Photography: Jerome De Perlinghi

Jackie Allen

A few years ago, after two decades on the festival and club circuit, Chicago jazz singer Jackie Allen decided to shift her music career into low gear. She married Hans Sturm, her bassist; became a mother at age 44; and moved to Muncie, Indiana, where Sturm is on the faculty at Ball State University. Then a prestigious record label added the 47-year-old chanteuse to its high-profile roster of divas, a lineup that includes Norah Jones, Cassan-dra Wilson, and Chicago’s own Patricia Barber.

“The irony is that for so long I’d wanted a family, but I put it off because my career was so important,” says Allen. “After years of pushing so hard, when I finally decided it’s time to let go and move on and do something else, the big payoff happens.”

This month, Allen débuts on Blue Note Records with Tangled, a testament to midlife longing, loss, and love, told through gospel, bossa nova, funk, piano balladry, jazz, and swinging blues. “I like a record to read like a book,” says Allen: “some light moments, some dark moments; some seriousness, some humor.” On Tangled, Allen’s breathy alto coos, calls, and drawls her own compositions as well as songs by Van Morrison, Randy Newman, and Steely Dan’s Donald Fagen. The mix is a natural fit for the singer, who grew up in Wisconsin listening to both the Beatles and her tuba-playing father’s Dixieland jazz band.

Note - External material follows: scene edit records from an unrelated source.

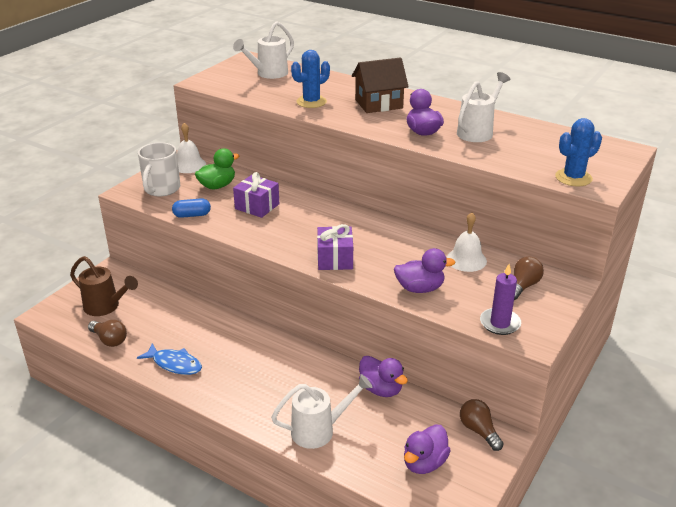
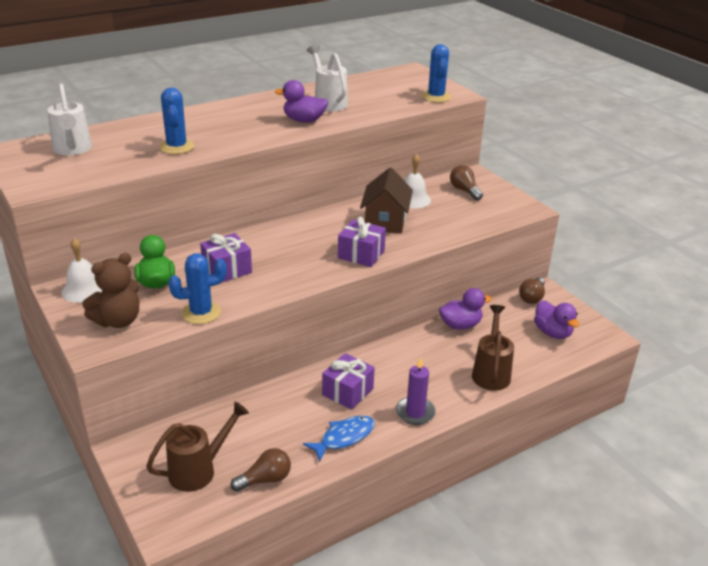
camera: 65 degrees left, 0 degrees up
(161, 189) = (118, 321): white mug -> brown teddy bear
(192, 215) = (201, 313): blue capsule -> blue cactus
(233, 348) = (347, 391): none -> purple gift
(319, 430) = (491, 373): white watering can -> brown watering can
(378, 104) = (224, 121): brown house -> brown house (385, 221)
(420, 288) = (436, 230): purple duck -> none
(479, 431) = (532, 297): brown light bulb -> brown light bulb turned 60 degrees counterclockwise
(500, 323) = (503, 214): purple candle -> purple candle (415, 412)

These days, Allen splits her time between Indiana and Chicago, where she keeps an apartment in Oak Park to accommodate her teaching job at Roosevelt University and gigs in the city. On Thursday nights through April, she performs at Sotto, a restaurant lounge in Forest Park. She officially celebrates Tangled‘s release with a pair of shows at The Green Mill on June 9th and 10th. “I feel like I’m blessed, because I’m one of those people that actually have been able to experience it all,” Allen says. Then she adds, laughing, “Now it’s just finding the energy to do it.”